Detection Methods for CVE-2026-1625
Indicators of Compromise
- HTTP POST requests to /boafrm/formSmsManage containing shell metacharacters (;, |, &, `, $()) inside the action_value parameter.
- Unexpected outbound connections originating from the router management plane to attacker-controlled hosts.
- New or modified processes spawned by the boa web server outside of normal firmware behavior.
- Configuration changes to DNS, firewall, or routing tables that do not correspond to administrator activity.
Detection Strategies
- Inspect web server access logs on the router for requests targeting /boafrm/formSmsManage with non-printable characters or command separators in query and body parameters.
- Deploy network intrusion detection signatures that match command injection patterns within action_value POST data toward DWR-M961 management interfaces.
- Baseline expected SMS management activity and alert on requests originating from unfamiliar source addresses or outside maintenance windows.
Monitoring Recommendations
- Monitor management interface exposure and alert when the router web UI becomes reachable from untrusted networks or the WAN.
- Track authentication events on the router and correlate successful logins with subsequent requests to SMS management endpoints.
- Forward router syslog data to a centralized logging platform for retention and anomaly detection across the device fleet.
How to Mitigate CVE-2026-1625
Immediate Actions Required
- Restrict access to the router web management interface to trusted internal management VLANs and block WAN-side access.

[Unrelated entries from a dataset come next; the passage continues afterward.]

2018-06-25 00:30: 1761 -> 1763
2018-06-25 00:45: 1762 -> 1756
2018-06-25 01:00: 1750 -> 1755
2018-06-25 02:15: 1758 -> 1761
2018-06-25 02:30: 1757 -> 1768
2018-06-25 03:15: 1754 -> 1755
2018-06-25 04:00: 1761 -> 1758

- Rotate administrator credentials on all DWR-M961 devices and enforce strong, unique passwords to limit authenticated exploitation paths.

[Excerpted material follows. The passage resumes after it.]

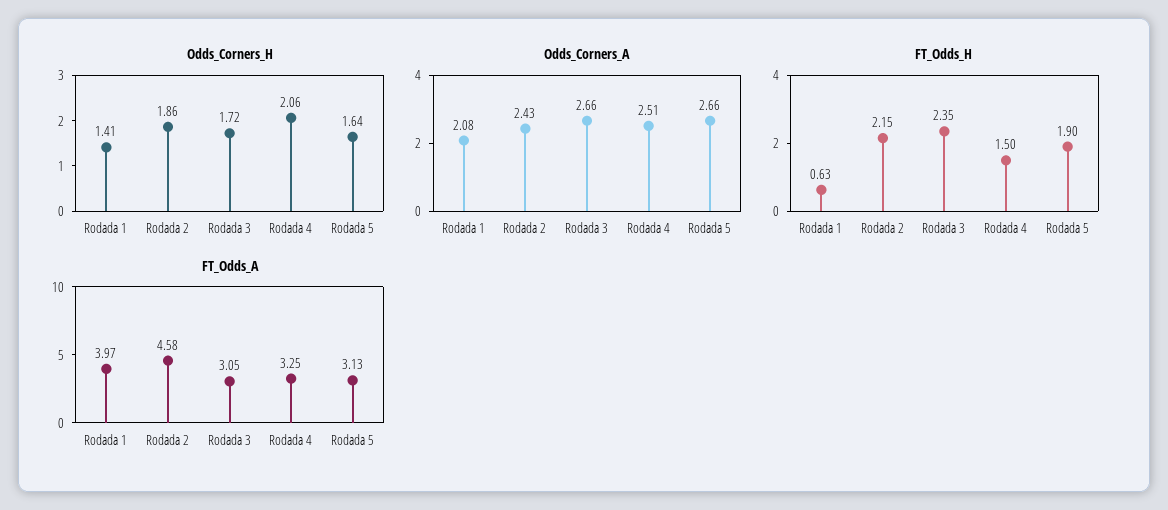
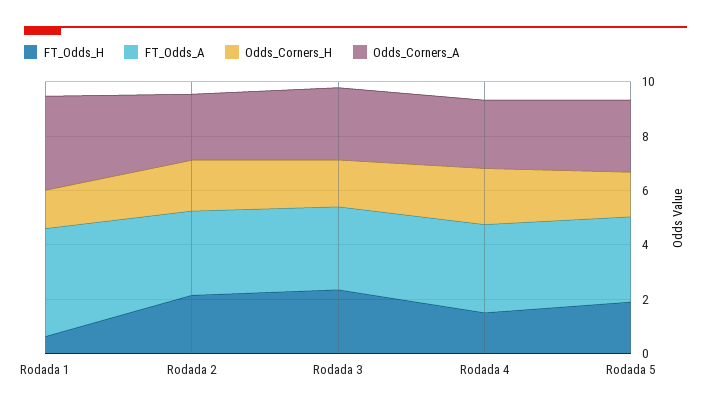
Odds_Corners_A, Rodada 1: 2.08 -> 3.5
FT_Odds_A, Rodada 2: 4.58 -> 3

- Disable the SMS management feature where it is not required for operational use cases.
- Inventory all DWR-M961 units running firmware 1.1.47 and prioritize them for remediation.
Patch Information
At the time of NVD publication, D-Link had not published a vendor advisory or fixed firmware build referenced in the CVE record. Administrators should monitor the D-Link Homepage and regional support portals for firmware updates addressing CVE-2026-1625. Apply the corrected firmware to all affected DWR-M961 devices as soon as it becomes available.
Workarounds
- Place the router management interface behind a VPN or jump host so the /boafrm/formSmsManage endpoint is unreachable from general user networks.
- Apply network ACLs on upstream switches or firewalls to drop HTTP and HTTPS traffic destined for the router from untrusted segments.
- Where supported, configure the device to require client certificate authentication or source-IP restrictions for the web UI.
- Replace end-of-life or unmaintained DWR-M961 units with currently supported hardware if no firmware fix is forthcoming.
Disclaimer: This content was generated using AI. While we strive for accuracy, please verify critical information with official sources.